NBMU is the leading institution when it comes to veterinary research. Food science, biotechnology, and business development are key areas too. Despite a modest number of students, this specialized university has partnerships with universities in 93 countries.
6. University of South-Eastern Norway (USN)
The University of South-Eastern Norway is one of the top universities in Norway for international students. It was established by merging three university colleges; that’s why it provides diverse academic programs and spread in many regions. USN offers programs in health & social care, computer science, history, business, mathematics, natural sciences, maritime studies, and art.
The university has a focus on applied research and coordinates with regional industries. USN focuses on being an entrepreneurial university that contributes to innovation and sustainable development of the world.
7. University of Stavanger (UiS)
The University of Stavanger is a leading research university in Norway that ranks the third-highest in research publications per scientific staff member. It is a fellow of the European Consortium of Innovative Universities (ECIU), which are catalysts of innovative culture in higher education institutions. UiS comprises six faculties like social sciences, arts & education, and science & technology, to name a few. There is also the Museum of Archaeology and many national research centers.
UiS welcomes around 400 international students every year and is working to improve internationalization strategies. The university is located in Norway’s oil and energy capital, which encourages a dynamic interplay of students with industries and corporations.
8. University of Agder (UiA)
The University of Agder is a young university in Norway but has an academic history of over 190 years. This top university in Norway was established in 1994 as a merger of six regional colleges in Holt, Aust-Agder, including a nursing school, a music conservatory, and a technical school. Since then, UiA offers degrees in the social sciences, business, health & sports science, fine arts, humanities, engineering, & science. There is also an interdisciplinary teaching education unit.
A young and modern institution, the research priority of UiA include e-health, integrated emergency management, multimodality, and cultural change. UiA has a strong international orientation with several international joint programs and courses in English or German.
9. Norwegian Business School (BI)
The BI Norwegian Business School, one of the best universities in Norway for international students, is Norway’s largest business school and the second largest in Europe. It received recognition from significant business school accreditations like AMBA and EQUIS. This specialized institution is the primary supplier of administrative and economic talent to the Norwegian workforce. With BI, you can learn about Norway’s leadership, business, and equality strategies, a country known for high productivity and empowered workers.

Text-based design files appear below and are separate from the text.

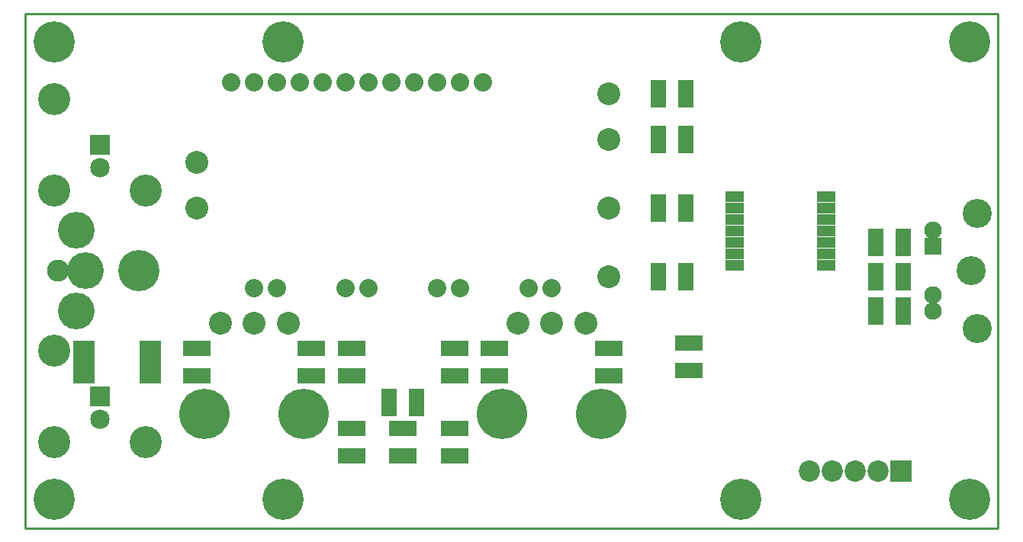
<source format=gbs>
G04 (created by PCBNEW-RS274X (2011-05-25)-stable) date Wed 18 Sep 2013 05:27:13 PM EDT*
G01*
G70*
G90*
%MOIN*%
G04 Gerber Fmt 3.4, Leading zero omitted, Abs format*
%FSLAX34Y34*%
G04 APERTURE LIST*
%ADD10C,0.006000*%
%ADD11C,0.009000*%
%ADD12C,0.127000*%
%ADD13C,0.076000*%
%ADD14R,0.076000X0.076000*%
%ADD15C,0.180000*%
%ADD16R,0.120000X0.070000*%
%ADD17C,0.080000*%
%ADD18C,0.100000*%
%ADD19R,0.070000X0.120000*%
%ADD20C,0.220000*%
%ADD21R,0.080000X0.045000*%
%ADD22C,0.096000*%
%ADD23C,0.160000*%
%ADD24C,0.140000*%
%ADD25R,0.085000X0.085000*%
%ADD26C,0.085000*%
%ADD27C,0.093000*%
%ADD28R,0.093000X0.093000*%
%ADD29R,0.095000X0.190000*%
G04 APERTURE END LIST*
G54D10*
G54D11*
X29500Y-30500D02*
X29500Y-53000D01*
X72000Y-30500D02*
X29500Y-30500D01*
X72000Y-53000D02*
X72000Y-30500D01*
X29500Y-53000D02*
X72000Y-53000D01*
G54D12*
X71090Y-44270D03*
X71090Y-39230D03*
G54D13*
X69170Y-43520D03*
X69170Y-39980D03*
X69170Y-42815D03*
G54D14*
X69170Y-40685D03*
G54D12*
X70820Y-41750D03*
G54D15*
X30750Y-51750D03*
X40750Y-51750D03*
X30750Y-31750D03*
G54D16*
X48250Y-45150D03*
X48250Y-46350D03*
X43750Y-46350D03*
X43750Y-45150D03*
G54D15*
X60750Y-51750D03*
X70750Y-31750D03*
X70750Y-51750D03*
G54D16*
X42000Y-46350D03*
X42000Y-45150D03*
X43750Y-48650D03*
X43750Y-49850D03*
G54D17*
X44500Y-42500D03*
X43500Y-42500D03*
X40500Y-42500D03*
X39500Y-42500D03*
X47500Y-42500D03*
X48500Y-42500D03*
X51500Y-42500D03*
X52500Y-42500D03*
X38500Y-33500D03*
X39500Y-33500D03*
X40500Y-33500D03*
X41500Y-33500D03*
X42500Y-33500D03*
X43500Y-33500D03*
X44500Y-33500D03*
X45500Y-33500D03*
X46500Y-33500D03*
X47500Y-33500D03*
X48500Y-33500D03*
X49500Y-33500D03*
G54D18*
X37000Y-39000D03*
X37000Y-37000D03*
X55000Y-34000D03*
X55000Y-36000D03*
X55000Y-39000D03*
X55000Y-42000D03*
G54D19*
X66650Y-43500D03*
X67850Y-43500D03*
G54D16*
X58500Y-46100D03*
X58500Y-44900D03*
G54D19*
X45400Y-47500D03*
X46600Y-47500D03*
G54D16*
X46000Y-48650D03*
X46000Y-49850D03*
X55000Y-46350D03*
X55000Y-45150D03*
X50000Y-45150D03*
X50000Y-46350D03*
X37000Y-45150D03*
X37000Y-46350D03*
G54D19*
X58350Y-39000D03*
X57150Y-39000D03*
X66650Y-40500D03*
X67850Y-40500D03*
G54D16*
X48250Y-49850D03*
X48250Y-48650D03*
G54D19*
X66650Y-42000D03*
X67850Y-42000D03*
G54D20*
X41670Y-48000D03*
X37330Y-48000D03*
G54D18*
X39500Y-44060D03*
X40980Y-44060D03*
X38020Y-44060D03*
G54D20*
X54670Y-48000D03*
X50330Y-48000D03*
G54D18*
X52500Y-44060D03*
X53980Y-44060D03*
X51020Y-44060D03*
G54D15*
X40750Y-31750D03*
G54D21*
X60500Y-41500D03*
X60500Y-41000D03*
X60500Y-40500D03*
X60500Y-40000D03*
X60500Y-39500D03*
X60500Y-39000D03*
X60500Y-38500D03*
X64500Y-38500D03*
X64500Y-39000D03*
X64500Y-39500D03*
X64500Y-40000D03*
X64500Y-40500D03*
X64500Y-41000D03*
X64500Y-41500D03*
G54D19*
X57150Y-34000D03*
X58350Y-34000D03*
X58350Y-36000D03*
X57150Y-36000D03*
X57150Y-42000D03*
X58350Y-42000D03*
G54D22*
X30930Y-41750D03*
G54D23*
X32110Y-41750D03*
G54D15*
X34470Y-41750D03*
G54D23*
X31720Y-39980D03*
X31720Y-43520D03*
G54D24*
X30750Y-38250D03*
X30750Y-34250D03*
G54D25*
X32750Y-36250D03*
G54D26*
X32750Y-37250D03*
G54D24*
X34750Y-38250D03*
X30750Y-49250D03*
X30750Y-45250D03*
G54D25*
X32750Y-47250D03*
G54D26*
X32750Y-48250D03*
G54D24*
X34750Y-49250D03*
G54D27*
X66750Y-50500D03*
X65750Y-50500D03*
G54D28*
X67750Y-50500D03*
G54D27*
X64750Y-50500D03*
X63750Y-50500D03*
G54D15*
X60750Y-31750D03*
G54D29*
X34950Y-45750D03*
X32050Y-45750D03*
M02*

</source>
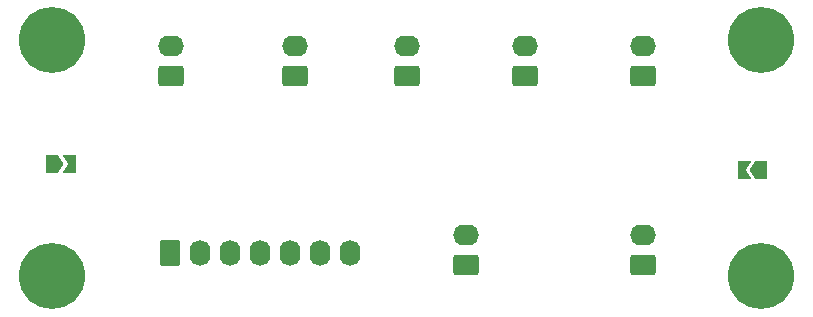
<source format=gbr>
%TF.GenerationSoftware,KiCad,Pcbnew,8.0.7*%
%TF.CreationDate,2025-01-27T22:31:33-06:00*%
%TF.ProjectId,teensy-acc-pcb,7465656e-7379-42d6-9163-632d7063622e,rev?*%
%TF.SameCoordinates,Original*%
%TF.FileFunction,Soldermask,Top*%
%TF.FilePolarity,Negative*%
%FSLAX46Y46*%
G04 Gerber Fmt 4.6, Leading zero omitted, Abs format (unit mm)*
G04 Created by KiCad (PCBNEW 8.0.7) date 2025-01-27 22:31:33*
%MOMM*%
%LPD*%
G01*
G04 APERTURE LIST*
G04 Aperture macros list*
%AMRoundRect*
0 Rectangle with rounded corners*
0 $1 Rounding radius*
0 $2 $3 $4 $5 $6 $7 $8 $9 X,Y pos of 4 corners*
0 Add a 4 corners polygon primitive as box body*
4,1,4,$2,$3,$4,$5,$6,$7,$8,$9,$2,$3,0*
0 Add four circle primitives for the rounded corners*
1,1,$1+$1,$2,$3*
1,1,$1+$1,$4,$5*
1,1,$1+$1,$6,$7*
1,1,$1+$1,$8,$9*
0 Add four rect primitives between the rounded corners*
20,1,$1+$1,$2,$3,$4,$5,0*
20,1,$1+$1,$4,$5,$6,$7,0*
20,1,$1+$1,$6,$7,$8,$9,0*
20,1,$1+$1,$8,$9,$2,$3,0*%
%AMFreePoly0*
4,1,6,1.000000,0.000000,0.500000,-0.750000,-0.500000,-0.750000,-0.500000,0.750000,0.500000,0.750000,1.000000,0.000000,1.000000,0.000000,$1*%
%AMFreePoly1*
4,1,6,0.500000,-0.750000,-0.650000,-0.750000,-0.150000,0.000000,-0.650000,0.750000,0.500000,0.750000,0.500000,-0.750000,0.500000,-0.750000,$1*%
G04 Aperture macros list end*
%ADD10FreePoly0,0.000000*%
%ADD11FreePoly1,0.000000*%
%ADD12FreePoly0,180.000000*%
%ADD13FreePoly1,180.000000*%
%ADD14C,5.600000*%
%ADD15O,2.190000X1.740000*%
%ADD16RoundRect,0.250000X0.845000X-0.620000X0.845000X0.620000X-0.845000X0.620000X-0.845000X-0.620000X0*%
%ADD17RoundRect,0.250000X-0.620000X-0.845000X0.620000X-0.845000X0.620000X0.845000X-0.620000X0.845000X0*%
%ADD18O,1.740000X2.190000*%
G04 APERTURE END LIST*
D10*
%TO.C,JP2*%
X90000000Y-95500000D03*
D11*
X91450000Y-95500000D03*
%TD*%
D12*
%TO.C,JP1*%
X150000000Y-96000000D03*
D13*
X148550000Y-96000000D03*
%TD*%
D14*
%TO.C,H4*%
X90000000Y-105000000D03*
%TD*%
%TO.C,H3*%
X90000000Y-85000000D03*
%TD*%
%TO.C,H2*%
X150000000Y-105000000D03*
%TD*%
%TO.C,H1*%
X150000000Y-85000000D03*
%TD*%
D15*
%TO.C,J8*%
X125000000Y-101460000D03*
D16*
X125000000Y-104000000D03*
%TD*%
D15*
%TO.C,J7*%
X140000000Y-101460000D03*
D16*
X140000000Y-104000000D03*
%TD*%
%TO.C,J6*%
X140040000Y-88000000D03*
D15*
X140040000Y-85460000D03*
%TD*%
D16*
%TO.C,J5*%
X130040000Y-88000000D03*
D15*
X130040000Y-85460000D03*
%TD*%
D16*
%TO.C,J4*%
X120040000Y-88000000D03*
D15*
X120040000Y-85460000D03*
%TD*%
D16*
%TO.C,J3*%
X110540000Y-88000000D03*
D15*
X110540000Y-85460000D03*
%TD*%
D16*
%TO.C,J2*%
X100000000Y-88000000D03*
D15*
X100000000Y-85460000D03*
%TD*%
D17*
%TO.C,J1*%
X99960000Y-103000000D03*
D18*
X102500000Y-103000000D03*
X105040000Y-103000000D03*
X107580000Y-103000000D03*
X110120000Y-103000000D03*
X112660000Y-103000000D03*
X115200000Y-103000000D03*
%TD*%
M02*

</source>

The school teaches BBA and all graduate programs in English in addition to Norwegian undergraduate programs. BI collaborates closely with other international universities like Fudan University in Shanghai, Nanyang Technological University in Singapore, the University of California at Berkeley, and more.
10. Norwegian School of Economics (NHH)
Norwegian School of Economics is the first business school in Norway. Since 1936, it has been pioneering teaching and research in economics and business administration. The prestigious university is the most selective among business schools, yet also the most popular first choice of students. It is EQUIS and AMBA accredited and a member of CEMS Global Alliance in Management Education, a partnership of selected 33 academic institutions for business.
NHH works closely with the local business community and also with over 170 international business institutions. NHH started its global expansion in 1984 and continues to this day. It is in partnership with Columbia University, Cornell University, New York University, and many prestigious institutions.